* **Problem statement**: Pull all the text from the material below and reproduce each line word for word, keeping the original wording, spelling, and line order.

* **Exercise materials**:
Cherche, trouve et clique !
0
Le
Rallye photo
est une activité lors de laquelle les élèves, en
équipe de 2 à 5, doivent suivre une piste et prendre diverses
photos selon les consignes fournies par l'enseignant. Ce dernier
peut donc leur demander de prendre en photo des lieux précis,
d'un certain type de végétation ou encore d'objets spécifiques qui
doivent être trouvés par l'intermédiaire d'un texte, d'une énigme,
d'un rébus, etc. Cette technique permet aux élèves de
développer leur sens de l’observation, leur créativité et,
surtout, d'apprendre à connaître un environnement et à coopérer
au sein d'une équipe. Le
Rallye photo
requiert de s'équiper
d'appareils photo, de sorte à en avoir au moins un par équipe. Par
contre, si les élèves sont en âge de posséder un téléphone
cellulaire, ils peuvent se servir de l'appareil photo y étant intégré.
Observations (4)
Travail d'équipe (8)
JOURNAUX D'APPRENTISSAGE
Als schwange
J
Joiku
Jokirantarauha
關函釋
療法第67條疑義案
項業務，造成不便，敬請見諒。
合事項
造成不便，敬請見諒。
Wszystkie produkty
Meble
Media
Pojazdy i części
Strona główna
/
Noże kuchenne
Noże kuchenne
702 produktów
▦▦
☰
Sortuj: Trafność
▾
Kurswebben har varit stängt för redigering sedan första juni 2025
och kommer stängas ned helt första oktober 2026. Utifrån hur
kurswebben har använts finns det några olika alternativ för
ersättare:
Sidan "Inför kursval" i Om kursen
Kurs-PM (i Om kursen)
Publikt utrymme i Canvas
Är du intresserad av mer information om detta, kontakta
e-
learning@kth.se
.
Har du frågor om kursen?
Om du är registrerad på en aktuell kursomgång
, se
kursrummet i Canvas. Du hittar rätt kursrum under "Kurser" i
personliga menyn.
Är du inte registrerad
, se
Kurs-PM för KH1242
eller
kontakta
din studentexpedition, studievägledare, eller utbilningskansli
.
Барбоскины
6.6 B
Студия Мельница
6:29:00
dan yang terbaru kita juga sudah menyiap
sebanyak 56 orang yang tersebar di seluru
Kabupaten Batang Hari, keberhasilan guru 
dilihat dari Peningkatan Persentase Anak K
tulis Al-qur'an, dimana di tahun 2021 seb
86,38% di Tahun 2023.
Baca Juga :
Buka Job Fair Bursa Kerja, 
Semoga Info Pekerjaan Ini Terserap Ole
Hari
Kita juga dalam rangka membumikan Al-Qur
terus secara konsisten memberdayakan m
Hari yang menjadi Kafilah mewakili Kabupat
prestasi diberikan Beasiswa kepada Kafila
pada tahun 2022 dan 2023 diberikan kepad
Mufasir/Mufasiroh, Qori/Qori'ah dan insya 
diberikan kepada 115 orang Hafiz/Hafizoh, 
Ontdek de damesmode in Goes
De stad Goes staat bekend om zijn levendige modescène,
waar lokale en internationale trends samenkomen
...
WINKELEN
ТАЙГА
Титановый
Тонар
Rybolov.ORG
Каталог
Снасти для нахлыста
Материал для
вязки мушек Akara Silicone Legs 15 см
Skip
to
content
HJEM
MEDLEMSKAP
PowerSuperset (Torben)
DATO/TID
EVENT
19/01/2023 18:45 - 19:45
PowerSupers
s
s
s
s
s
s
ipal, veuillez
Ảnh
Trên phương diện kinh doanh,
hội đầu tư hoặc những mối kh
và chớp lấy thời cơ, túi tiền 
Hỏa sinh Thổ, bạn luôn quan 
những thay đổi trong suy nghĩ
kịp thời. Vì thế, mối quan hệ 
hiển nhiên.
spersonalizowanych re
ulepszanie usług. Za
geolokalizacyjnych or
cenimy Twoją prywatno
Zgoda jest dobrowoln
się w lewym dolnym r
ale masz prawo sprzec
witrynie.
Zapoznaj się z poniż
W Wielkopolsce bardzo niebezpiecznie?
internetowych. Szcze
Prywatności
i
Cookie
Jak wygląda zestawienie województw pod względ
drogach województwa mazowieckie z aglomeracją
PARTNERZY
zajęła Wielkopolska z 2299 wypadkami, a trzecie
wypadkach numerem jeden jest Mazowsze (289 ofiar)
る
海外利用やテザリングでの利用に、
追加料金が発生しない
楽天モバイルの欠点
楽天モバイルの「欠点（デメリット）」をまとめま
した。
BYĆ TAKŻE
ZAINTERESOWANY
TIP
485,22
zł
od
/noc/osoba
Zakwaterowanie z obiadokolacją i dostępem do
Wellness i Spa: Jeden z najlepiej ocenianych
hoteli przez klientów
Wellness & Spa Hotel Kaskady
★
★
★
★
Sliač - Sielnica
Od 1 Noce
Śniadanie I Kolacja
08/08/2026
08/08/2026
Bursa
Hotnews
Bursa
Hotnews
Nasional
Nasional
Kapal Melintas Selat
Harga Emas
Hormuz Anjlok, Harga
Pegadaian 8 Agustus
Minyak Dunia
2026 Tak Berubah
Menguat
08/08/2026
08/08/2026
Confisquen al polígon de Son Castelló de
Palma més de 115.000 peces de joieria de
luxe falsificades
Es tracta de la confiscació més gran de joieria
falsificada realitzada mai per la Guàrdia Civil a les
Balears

* **Expected output**:
Cherche, trouve et clique !
0
Le
Rallye photo
est une activité lors de laquelle les élèves, en
équipe de 2 à 5, doivent suivre une piste et prendre diverses
photos selon les consignes fournies par l'enseignant. Ce dernier
peut donc leur demander de prendre en photo des lieux précis,
d'un certain type de végétation ou encore d'objets spécifiques qui
doivent être trouvés par l'intermédiaire d'un texte, d'une énigme,
d'un rébus, etc. Cette technique permet aux élèves de
développer leur sens de l’observation, leur créativité et,
surtout, d'apprendre à connaître un environnement et à coopérer
au sein d'une équipe. Le
Rallye photo
requiert de s'équiper
d'appareils photo, de sorte à en avoir au moins un par équipe. Par
contre, si les élèves sont en âge de posséder un téléphone
cellulaire, ils peuvent se servir de l'appareil photo y étant intégré.
Observations (4)
Travail d'équipe (8)
JOURNAUX D'APPRENTISSAGE
Als schwange
J
Joiku
Jokirantarauha
關函釋
療法第67條疑義案
項業務，造成不便，敬請見諒。
合事項
造成不便，敬請見諒。
Wszystkie produkty
Meble
Media
Pojazdy i części
Strona główna
/
Noże kuchenne
Noże kuchenne
702 produktów
▦▦
☰
Sortuj: Trafność
▾
Kurswebben har varit stängt för redigering sedan första juni 2025
och kommer stängas ned helt första oktober 2026. Utifrån hur
kurswebben har använts finns det några olika alternativ för
ersättare:
Sidan "Inför kursval" i Om kursen
Kurs-PM (i Om kursen)
Publikt utrymme i Canvas
Är du intresserad av mer information om detta, kontakta
e-
learning@kth.se
.
Har du frågor om kursen?
Om du är registrerad på en aktuell kursomgång
, se
kursrummet i Canvas. Du hittar rätt kursrum under "Kurser" i
personliga menyn.
Är du inte registrerad
, se
Kurs-PM för KH1242
eller
kontakta
din studentexpedition, studievägledare, eller utbilningskansli
.
Барбоскины
6.6 B
Студия Мельница
6:29:00
dan yang terbaru kita juga sudah menyiap
sebanyak 56 orang yang tersebar di seluru
Kabupaten Batang Hari, keberhasilan guru 
dilihat dari Peningkatan Persentase Anak K
tulis Al-qur'an, dimana di tahun 2021 seb
86,38% di Tahun 2023.
Baca Juga :
Buka Job Fair Bursa Kerja, 
Semoga Info Pekerjaan Ini Terserap Ole
Hari
Kita juga dalam rangka membumikan Al-Qur
terus secara konsisten memberdayakan m
Hari yang menjadi Kafilah mewakili Kabupat
prestasi diberikan Beasiswa kepada Kafila
pada tahun 2022 dan 2023 diberikan kepad
Mufasir/Mufasiroh, Qori/Qori'ah dan insya 
diberikan kepada 115 orang Hafiz/Hafizoh, 
Ontdek de damesmode in Goes
De stad Goes staat bekend om zijn levendige modescène,
waar lokale en internationale trends samenkomen
...
WINKELEN
ТАЙГА
Титановый
Тонар
Rybolov.ORG
Каталог
Снасти для нахлыста
Материал для
вязки мушек Akara Silicone Legs 15 см
Skip
to
content
HJEM
MEDLEMSKAP
PowerSuperset (Torben)
DATO/TID
EVENT
19/01/2023 18:45 - 19:45
PowerSupers
s
s
s
s
s
s
ipal, veuillez
Ảnh
Trên phương diện kinh doanh,
hội đầu tư hoặc những mối kh
và chớp lấy thời cơ, túi tiền 
Hỏa sinh Thổ, bạn luôn quan 
những thay đổi trong suy nghĩ
kịp thời. Vì thế, mối quan hệ 
hiển nhiên.
spersonalizowanych re
ulepszanie usług. Za
geolokalizacyjnych or
cenimy Twoją prywatno
Zgoda jest dobrowoln
się w lewym dolnym r
ale masz prawo sprzec
witrynie.
Zapoznaj się z poniż
W Wielkopolsce bardzo niebezpiecznie?
internetowych. Szcze
Prywatności
i
Cookie
Jak wygląda zestawienie województw pod względ
drogach województwa mazowieckie z aglomeracją
PARTNERZY
zajęła Wielkopolska z 2299 wypadkami, a trzecie
wypadkach numerem jeden jest Mazowsze (289 ofiar)
る
海外利用やテザリングでの利用に、
追加料金が発生しない
楽天モバイルの欠点
楽天モバイルの「欠点（デメリット）」をまとめま
した。
BYĆ TAKŻE
ZAINTERESOWANY
TIP
485,22
zł
od
/noc/osoba
Zakwaterowanie z obiadokolacją i dostępem do
Wellness i Spa: Jeden z najlepiej ocenianych
hoteli przez klientów
Wellness & Spa Hotel Kaskady
★
★
★
★
Sliač - Sielnica
Od 1 Noce
Śniadanie I Kolacja
08/08/2026
08/08/2026
Bursa
Hotnews
Bursa
Hotnews
Nasional
Nasional
Kapal Melintas Selat
Harga Emas
Hormuz Anjlok, Harga
Pegadaian 8 Agustus
Minyak Dunia
2026 Tak Berubah
Menguat
08/08/2026
08/08/2026
Confisquen al polígon de Son Castelló de
Palma més de 115.000 peces de joieria de
luxe falsificades
Es tracta de la confiscació més gran de joieria
falsificada realitzada mai per la Guàrdia Civil a les
Balears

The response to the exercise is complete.